Abstract

Earthquakes and vertical land movements inferred from geodetic levelling results demonstrate that the Netherlands is situated on a tectonically active part of the Earth's surface. Tectonic subsidence analyses of the sedimentary records in the basins and the history of tectonic uplift inferred from Meuse river terraces show that the current tectonic activity is part of a deformation phase which began in the late Early Miocene, which we take as the start of the neotectonic period. The neotectonic faulting mode is normal-slip. This is in accordance with the present-day orientation of the maximum horizontal stress, and the vertical orientation of the maximum stress. However, the neotectonic fault zones are reactivated Variscan or older wrench faults.

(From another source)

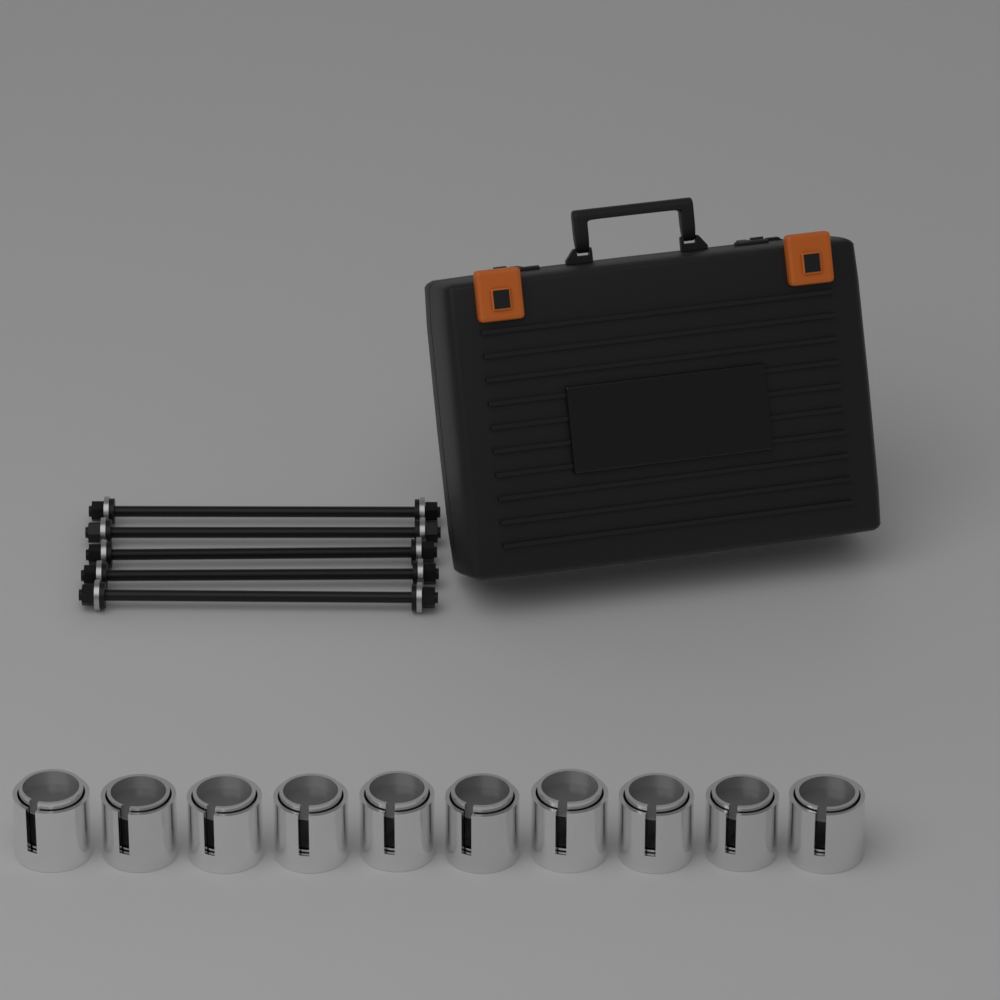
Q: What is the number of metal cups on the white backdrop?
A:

These faults have been reactivated repeatedly during the Mesozoic and Cenozoic in normal and wrenching modes, and therefore represent fundamental crustal weakness zones. As a result, the surficial neotectonic fault pattern resembles the inherited wrenching fault pattern, although the faulting mode is normal-slip. This is illustrated for the area where normal faults have displaced the Meuse fluvial terrace system in the southeastern part of the Netherlands. The neotectonic vertical motions in and around the Roer Valley Rift System have affected the courses of the Rhine and Meuse rivers from Pliocene times until the present. In addition, a fluvial terrace staircase developed along the Meuse river in response to the uplift of the Ardennes-Rhenish Massif and its foreland, for example near Maastricht. Furthermore, small fault scarps are present along segments of the bounding fault zones of the Roer Valley Graben: the Peel Boundary Fault Zone and the Feldbiss Fault Zone. In other parts of the Netherlands the neotectonic vertical motions have no direct expression in the morphology. Examples of possible indirect control on the morphology in these areas occur in glacial landscapes, the Zuiderzee Basin and the coastal zone.